Thursday, January 29, 2015

ANOTHER DARLING BILL AND JS EDITORIAL TOO SILLLY TO TAKE SERIOUSLY

By Dominique Paul Noth

I just wasted 10  minutes reading the Darling-Kooyenga New Opportunities for Milwaukee legislative proposal in its slick 25-page  brochure presentation I fear was paid for with taxpayer money, money that could probably have fed a few hundred people. 

You know, the plan dumped in surprise on city leaders about how to take over Milwaukee education and create corporate tax free zones. It was not shared with MPS leaders and teachers. It makes it seem as if these two legislators bled their feet in the snow dragging their tired dutiful suburban GOP bodies from black house to house to understand the inner city, never pausing on their rounds to talk to anyone who remembers them -- and never, as far as I can tell, with people who have children in public schools or families that really wanted to chat about the poverty destroying their neighborhoods.
------------------------------------------------
**WHAT YOU NEED TO DO**
Answer these questions about the post on the Darling-Kooyenga proposal:
(a) How many pages long is the brochure that presents the proposal?
(b) How many minutes does the writer say were spent reading it?
(c) With whom was the plan not shared?
The listing that comes next has no connection to the post.
------------------------------------------------
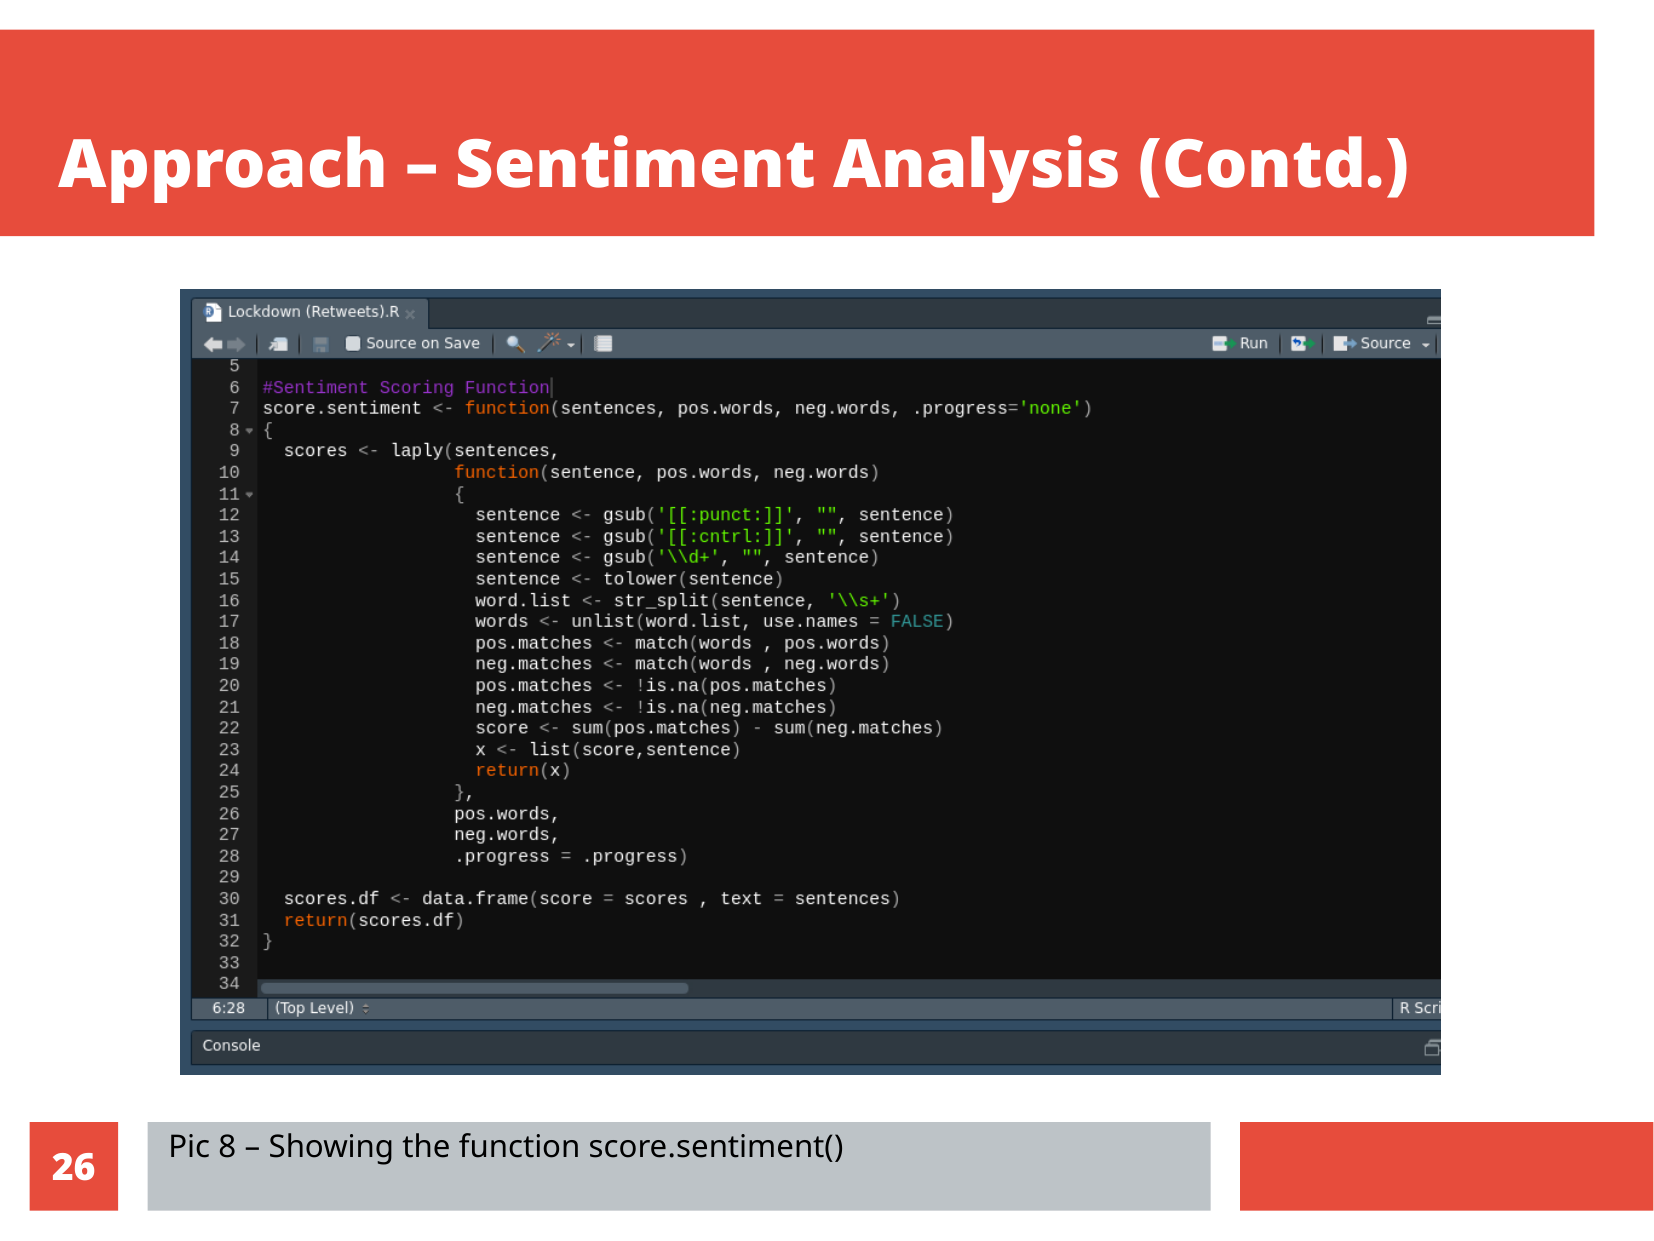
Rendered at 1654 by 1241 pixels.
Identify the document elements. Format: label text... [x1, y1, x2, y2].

picture [180, 289, 1441, 1075]
title Approach – Sentiment Analysis (Contd.) [59, 59, 1595, 207]
text_box Pic 8 – Showing the function score.sentiment() [153, 1116, 1205, 1217]
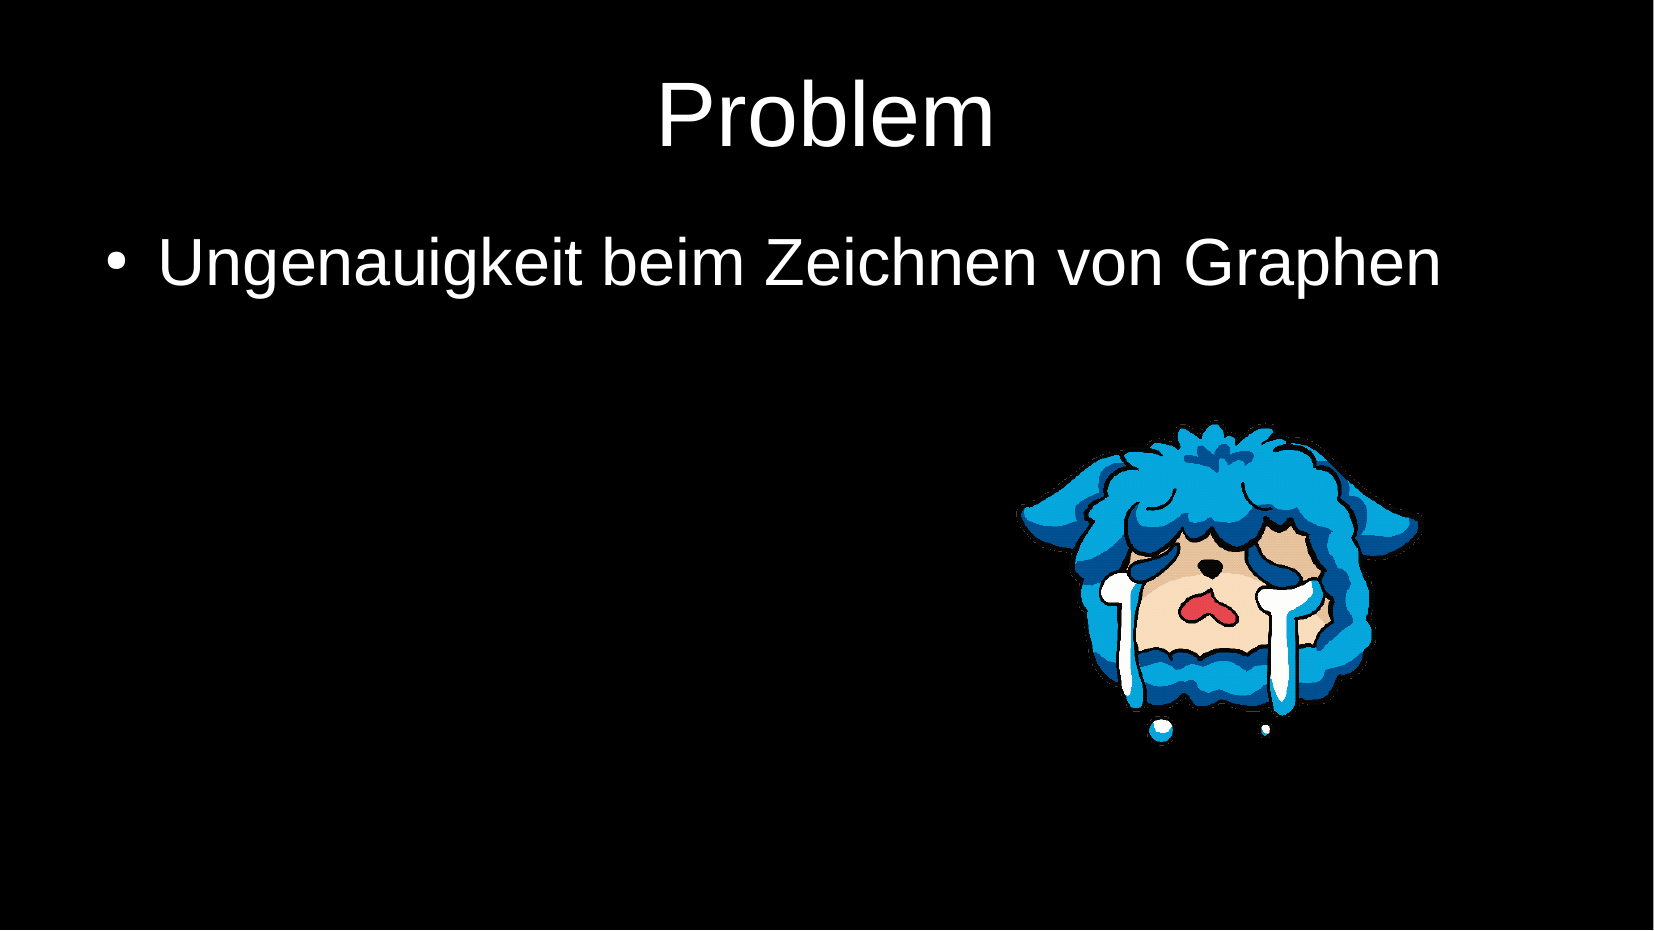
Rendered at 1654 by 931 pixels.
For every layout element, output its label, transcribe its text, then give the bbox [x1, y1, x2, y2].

list Ungenauigkeit beim Zeichnen von Graphen [86, 225, 1576, 765]
title Problem [82, 37, 1571, 193]
picture [1012, 374, 1426, 788]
------------------------------------------------
**TASK RESPONSE**
(a) 25 pages
(b) 10 minutes
(c) MPS leaders and teachers